- _Task prompt_: Among the entries below, find the lines holding "front" and copy them.

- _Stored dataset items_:
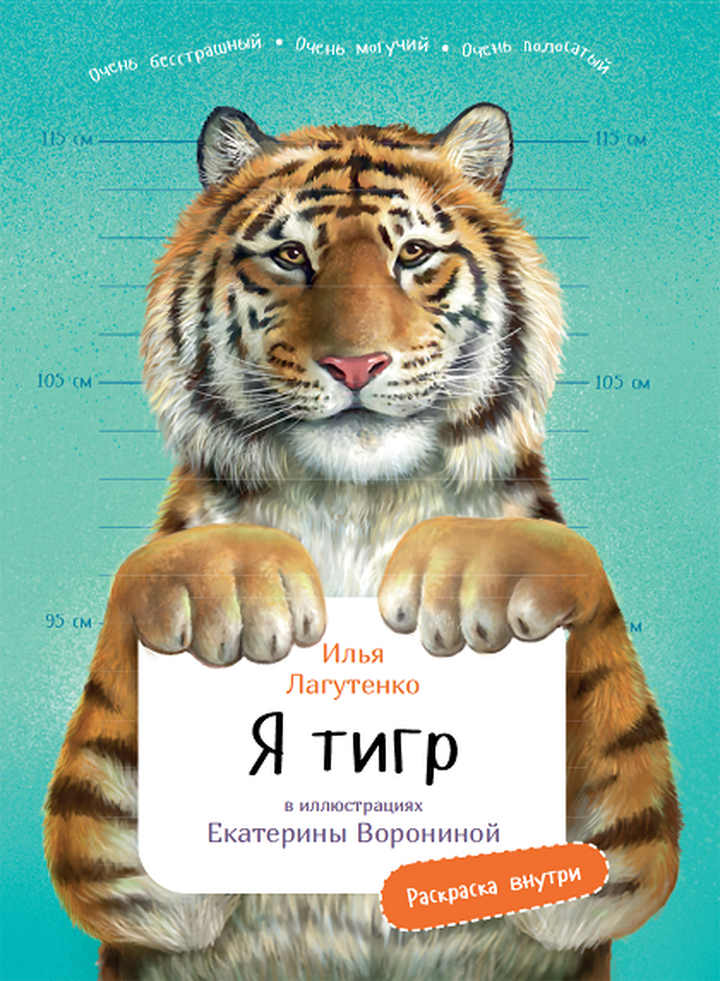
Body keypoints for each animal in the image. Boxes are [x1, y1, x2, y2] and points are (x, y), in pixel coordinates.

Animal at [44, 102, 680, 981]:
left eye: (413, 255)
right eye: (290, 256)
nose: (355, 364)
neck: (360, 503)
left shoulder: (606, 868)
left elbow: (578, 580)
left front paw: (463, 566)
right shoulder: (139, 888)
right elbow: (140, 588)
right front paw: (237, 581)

* * *

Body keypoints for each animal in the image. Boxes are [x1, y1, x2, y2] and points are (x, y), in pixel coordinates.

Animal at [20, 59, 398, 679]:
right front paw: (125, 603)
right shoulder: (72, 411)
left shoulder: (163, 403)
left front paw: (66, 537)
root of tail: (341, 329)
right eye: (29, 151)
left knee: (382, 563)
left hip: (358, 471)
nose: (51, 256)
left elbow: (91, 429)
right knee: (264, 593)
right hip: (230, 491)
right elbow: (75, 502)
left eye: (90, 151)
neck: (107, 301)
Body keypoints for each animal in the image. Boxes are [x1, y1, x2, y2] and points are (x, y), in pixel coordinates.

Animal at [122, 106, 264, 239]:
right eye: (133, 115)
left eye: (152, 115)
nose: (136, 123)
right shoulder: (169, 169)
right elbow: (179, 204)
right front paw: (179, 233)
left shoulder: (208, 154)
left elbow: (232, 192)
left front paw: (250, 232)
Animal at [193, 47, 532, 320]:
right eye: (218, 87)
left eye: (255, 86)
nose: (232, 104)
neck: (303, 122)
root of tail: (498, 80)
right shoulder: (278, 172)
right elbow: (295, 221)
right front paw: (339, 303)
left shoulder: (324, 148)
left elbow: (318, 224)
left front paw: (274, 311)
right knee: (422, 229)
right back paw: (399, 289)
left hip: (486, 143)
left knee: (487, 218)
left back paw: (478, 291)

- _Answer for the task_:
left front paw: (463, 566)
right front paw: (237, 581)
right front paw: (125, 603)
left front paw: (66, 537)
right front paw: (179, 233)
left front paw: (250, 232)
right front paw: (339, 303)
left front paw: (274, 311)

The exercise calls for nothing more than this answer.